++++ Excerpted passage

At the Democratic National Convention, the first lady had big shoes to fill — A-list megastar and noted political scholar Scott Baio had filled her corresponding timeslot a week earlier at the Republican convention — and she delivered. But there’s one line in particular in Michelle Obama’s speech that will stick with me for a while.

“I wake up every morning in a house that was built by slaves, and I watch my daughters — two beautiful, intelligent, black young women — playing with their dogs on the White House lawn,” the first lady said in a stirring line that seemed to finally unify a fractious crowd of delegates.

The point she made was simple. Her standing on that stage — her husband’s presidency — is a testament to this country’s progress. It was a reminder that, as Dr. King said, the “arc of the moral universe bends towards justice” — slowly, sometimes, but relentlessly.

When I heard the line, I couldn’t help but think of Yale. Last year, as I applied and was accepted to the college, I closely followed the campus conversations around renaming Calhoun College. A survey in the News showed that, among those Yalies who chose to reply, 55 percent favored renaming the college and 45 percent did not. Since it’s likely that those who chose the active “change” position had greater proportional voter turnout, it wouldn’t be unreasonable to argue that Yale College is split pretty evenly on the issue.

When Yale announced that Calhoun’s name wouldn’t be changed this past spring, the resulting protests and formation of a renaming committee assured me that the debate would spill over into my freshman year.

At first, I found it difficult to take a firm stance on the issue. I went to a public high school where these kinds of controversies didn’t really exist. I wasn’t sure it was my place to take a strong position one way or the other. But that symbolic line from Obama’s convention speech brought light and clarity to the issue for me.

The rawest, most profound forms of progress are often found in contradictions.

For more than 200 years, the White House was occupied only by white families. Today, it’s occupied by a black family. That’s a contradiction.

We’ve never had a female president. If Hillary Clinton LAW ’73 is elected in November, the most important job on earth will be filled by a woman. That’s a contradiction.

John C. Calhoun, class of 1804, actively supported slavery and the notion of people as property. Today, our black friends and classmates live and study in a residential college named after him. That’s a tremendous contradiction.

Those contradictions are the ultimate forms of progress. They’re jarring, inharmonious, unapologetic juxtapositions of the status quo and the work of moral courage. They’re exquisite.

As time passes, contradictions like these are difficult to reconcile. We can choose to pretend the context behind the contradictions simply doesn’t exist. We can disregard the blood, sweat and tears progress takes, the little wins tempered by devastating losses. We can forget the compromises and chosen battles the people before us navigated. We can ignore the literal — not figurative — pain that civil rights leaders felt when their fights for equality were met by violent mass arrests, jail beatings, lynching and church bombings.

Or, we can call them what they are: compelling, moving, realistic articulations of the progress we’ve made to make this union a little more perfect.

I’m proud to live in a country filled with these kinds of contradictions. That we’ve got a black family in the White House, that a society of friends of all races, colors and creeds live and study side by side here at Yale -— this is the kind of immense progress that makes America different, unique and exceptional. Instead of hiding it, let’s celebrate it.

++++++++

◆ Work task: Name every form of violence that, according to the opinion piece on Calhoun College, met civil rights leaders' fights for equality. The records that come next have no connection to the opinion piece above.

++++ Record set

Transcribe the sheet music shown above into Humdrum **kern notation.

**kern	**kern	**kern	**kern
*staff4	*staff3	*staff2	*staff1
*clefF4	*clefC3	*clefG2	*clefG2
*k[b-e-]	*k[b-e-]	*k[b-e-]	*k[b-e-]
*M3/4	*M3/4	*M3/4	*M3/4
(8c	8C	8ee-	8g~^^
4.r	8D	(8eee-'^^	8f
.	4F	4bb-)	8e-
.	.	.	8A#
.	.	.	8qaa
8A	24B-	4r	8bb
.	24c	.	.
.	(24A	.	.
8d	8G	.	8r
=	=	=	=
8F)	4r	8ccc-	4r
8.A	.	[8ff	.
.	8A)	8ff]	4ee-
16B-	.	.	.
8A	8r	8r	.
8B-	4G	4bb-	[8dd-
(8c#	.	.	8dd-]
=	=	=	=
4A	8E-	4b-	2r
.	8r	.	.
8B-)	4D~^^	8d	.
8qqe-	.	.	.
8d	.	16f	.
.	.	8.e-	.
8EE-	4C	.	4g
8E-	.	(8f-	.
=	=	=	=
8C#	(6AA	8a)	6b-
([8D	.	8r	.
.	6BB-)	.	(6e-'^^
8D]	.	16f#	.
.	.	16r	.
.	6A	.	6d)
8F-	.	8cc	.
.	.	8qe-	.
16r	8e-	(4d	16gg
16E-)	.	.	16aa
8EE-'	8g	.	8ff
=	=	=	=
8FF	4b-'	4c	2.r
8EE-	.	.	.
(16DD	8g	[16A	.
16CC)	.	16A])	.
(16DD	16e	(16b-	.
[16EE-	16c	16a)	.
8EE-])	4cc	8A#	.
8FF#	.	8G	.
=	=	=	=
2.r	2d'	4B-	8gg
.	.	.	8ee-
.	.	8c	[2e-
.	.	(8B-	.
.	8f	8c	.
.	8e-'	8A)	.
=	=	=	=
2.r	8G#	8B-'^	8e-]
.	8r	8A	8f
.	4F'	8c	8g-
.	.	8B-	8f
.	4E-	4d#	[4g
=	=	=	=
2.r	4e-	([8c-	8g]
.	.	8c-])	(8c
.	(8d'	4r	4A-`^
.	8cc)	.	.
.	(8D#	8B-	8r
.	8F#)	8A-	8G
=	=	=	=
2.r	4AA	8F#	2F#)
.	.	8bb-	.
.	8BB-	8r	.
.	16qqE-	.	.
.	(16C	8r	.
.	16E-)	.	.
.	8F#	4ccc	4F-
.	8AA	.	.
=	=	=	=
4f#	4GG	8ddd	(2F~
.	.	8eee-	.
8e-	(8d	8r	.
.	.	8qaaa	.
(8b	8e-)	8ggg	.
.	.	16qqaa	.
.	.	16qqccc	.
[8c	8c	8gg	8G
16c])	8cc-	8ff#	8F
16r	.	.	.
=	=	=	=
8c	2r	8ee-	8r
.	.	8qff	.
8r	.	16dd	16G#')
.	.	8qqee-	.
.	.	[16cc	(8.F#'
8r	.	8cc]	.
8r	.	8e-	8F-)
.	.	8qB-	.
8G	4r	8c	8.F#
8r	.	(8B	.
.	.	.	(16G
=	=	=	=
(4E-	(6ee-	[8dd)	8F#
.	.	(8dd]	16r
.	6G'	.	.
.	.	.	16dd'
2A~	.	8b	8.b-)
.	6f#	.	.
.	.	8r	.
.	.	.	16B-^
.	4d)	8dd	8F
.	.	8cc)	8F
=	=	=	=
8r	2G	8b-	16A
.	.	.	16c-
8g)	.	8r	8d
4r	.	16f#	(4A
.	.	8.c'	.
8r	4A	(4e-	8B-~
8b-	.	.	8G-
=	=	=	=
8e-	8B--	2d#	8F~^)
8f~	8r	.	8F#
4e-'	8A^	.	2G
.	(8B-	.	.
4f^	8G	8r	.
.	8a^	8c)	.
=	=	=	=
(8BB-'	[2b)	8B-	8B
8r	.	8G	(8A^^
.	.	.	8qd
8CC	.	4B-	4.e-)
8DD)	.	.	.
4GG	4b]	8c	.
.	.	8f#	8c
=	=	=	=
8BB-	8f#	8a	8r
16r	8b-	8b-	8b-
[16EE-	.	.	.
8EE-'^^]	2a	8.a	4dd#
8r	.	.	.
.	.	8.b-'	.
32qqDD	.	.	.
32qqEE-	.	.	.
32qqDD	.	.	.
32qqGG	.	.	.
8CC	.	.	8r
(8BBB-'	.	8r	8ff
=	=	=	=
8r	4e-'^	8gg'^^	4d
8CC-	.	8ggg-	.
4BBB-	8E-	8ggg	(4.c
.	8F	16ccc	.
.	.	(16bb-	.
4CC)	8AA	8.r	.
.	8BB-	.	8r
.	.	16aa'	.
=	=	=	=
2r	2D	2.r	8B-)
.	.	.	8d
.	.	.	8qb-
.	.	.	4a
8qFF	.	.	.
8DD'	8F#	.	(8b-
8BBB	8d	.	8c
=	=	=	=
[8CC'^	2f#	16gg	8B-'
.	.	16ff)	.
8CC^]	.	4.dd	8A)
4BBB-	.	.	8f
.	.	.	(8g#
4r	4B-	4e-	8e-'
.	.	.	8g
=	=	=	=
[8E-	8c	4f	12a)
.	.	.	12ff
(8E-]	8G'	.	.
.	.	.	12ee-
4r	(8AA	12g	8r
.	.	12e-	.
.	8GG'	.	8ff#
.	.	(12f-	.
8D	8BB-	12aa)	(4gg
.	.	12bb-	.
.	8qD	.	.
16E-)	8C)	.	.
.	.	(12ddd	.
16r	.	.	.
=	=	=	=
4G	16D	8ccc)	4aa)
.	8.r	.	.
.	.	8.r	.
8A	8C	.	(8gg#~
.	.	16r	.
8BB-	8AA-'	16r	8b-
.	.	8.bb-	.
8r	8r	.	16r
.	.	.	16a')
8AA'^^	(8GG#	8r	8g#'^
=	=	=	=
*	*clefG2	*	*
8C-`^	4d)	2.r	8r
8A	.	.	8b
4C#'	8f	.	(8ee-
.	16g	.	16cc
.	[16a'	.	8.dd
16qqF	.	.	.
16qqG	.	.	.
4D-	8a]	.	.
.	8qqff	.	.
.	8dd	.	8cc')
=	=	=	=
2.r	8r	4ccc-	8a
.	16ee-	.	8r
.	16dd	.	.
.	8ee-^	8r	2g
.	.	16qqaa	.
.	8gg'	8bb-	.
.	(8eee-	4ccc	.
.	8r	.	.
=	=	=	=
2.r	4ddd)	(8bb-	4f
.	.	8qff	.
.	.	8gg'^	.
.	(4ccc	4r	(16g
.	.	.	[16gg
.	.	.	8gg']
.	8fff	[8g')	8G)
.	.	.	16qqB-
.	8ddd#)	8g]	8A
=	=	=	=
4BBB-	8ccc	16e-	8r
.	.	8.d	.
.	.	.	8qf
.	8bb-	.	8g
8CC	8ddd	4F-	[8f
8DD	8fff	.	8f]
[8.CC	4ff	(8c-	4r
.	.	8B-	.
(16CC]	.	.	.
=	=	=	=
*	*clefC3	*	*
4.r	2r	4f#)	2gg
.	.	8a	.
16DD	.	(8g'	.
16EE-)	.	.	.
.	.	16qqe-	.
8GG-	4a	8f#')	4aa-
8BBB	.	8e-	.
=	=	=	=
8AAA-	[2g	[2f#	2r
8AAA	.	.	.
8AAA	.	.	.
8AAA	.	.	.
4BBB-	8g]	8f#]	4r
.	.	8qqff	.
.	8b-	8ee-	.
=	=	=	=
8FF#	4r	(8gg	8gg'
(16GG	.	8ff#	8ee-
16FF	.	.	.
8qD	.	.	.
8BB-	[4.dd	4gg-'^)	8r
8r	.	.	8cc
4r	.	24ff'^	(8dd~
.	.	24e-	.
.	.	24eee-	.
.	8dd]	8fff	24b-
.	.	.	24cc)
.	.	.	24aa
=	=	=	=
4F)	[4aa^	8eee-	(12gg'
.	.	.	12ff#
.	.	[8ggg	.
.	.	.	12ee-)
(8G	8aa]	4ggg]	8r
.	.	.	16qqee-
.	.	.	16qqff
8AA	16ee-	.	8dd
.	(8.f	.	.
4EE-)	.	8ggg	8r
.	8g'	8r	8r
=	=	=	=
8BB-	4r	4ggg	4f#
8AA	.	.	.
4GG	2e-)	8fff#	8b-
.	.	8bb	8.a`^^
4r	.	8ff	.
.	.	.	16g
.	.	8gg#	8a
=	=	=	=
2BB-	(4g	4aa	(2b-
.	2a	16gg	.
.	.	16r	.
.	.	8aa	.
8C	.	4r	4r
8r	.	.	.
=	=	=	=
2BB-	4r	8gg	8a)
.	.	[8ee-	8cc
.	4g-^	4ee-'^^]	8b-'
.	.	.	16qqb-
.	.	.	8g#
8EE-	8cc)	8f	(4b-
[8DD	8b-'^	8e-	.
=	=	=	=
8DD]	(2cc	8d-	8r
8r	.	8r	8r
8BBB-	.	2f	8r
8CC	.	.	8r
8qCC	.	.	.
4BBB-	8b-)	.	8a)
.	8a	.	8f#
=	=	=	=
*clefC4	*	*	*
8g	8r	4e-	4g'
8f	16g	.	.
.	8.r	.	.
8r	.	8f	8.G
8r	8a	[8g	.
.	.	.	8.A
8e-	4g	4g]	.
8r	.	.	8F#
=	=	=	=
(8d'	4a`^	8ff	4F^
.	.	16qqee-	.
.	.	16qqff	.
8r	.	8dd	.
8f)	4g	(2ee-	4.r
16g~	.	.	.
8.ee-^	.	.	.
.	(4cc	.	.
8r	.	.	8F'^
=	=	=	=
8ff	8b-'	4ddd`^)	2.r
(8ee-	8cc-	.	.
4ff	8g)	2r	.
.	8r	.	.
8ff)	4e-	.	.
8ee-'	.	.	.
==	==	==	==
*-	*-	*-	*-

++++++++

◆ Written response: Violent mass arrests, jail beatings, lynching and church bombings.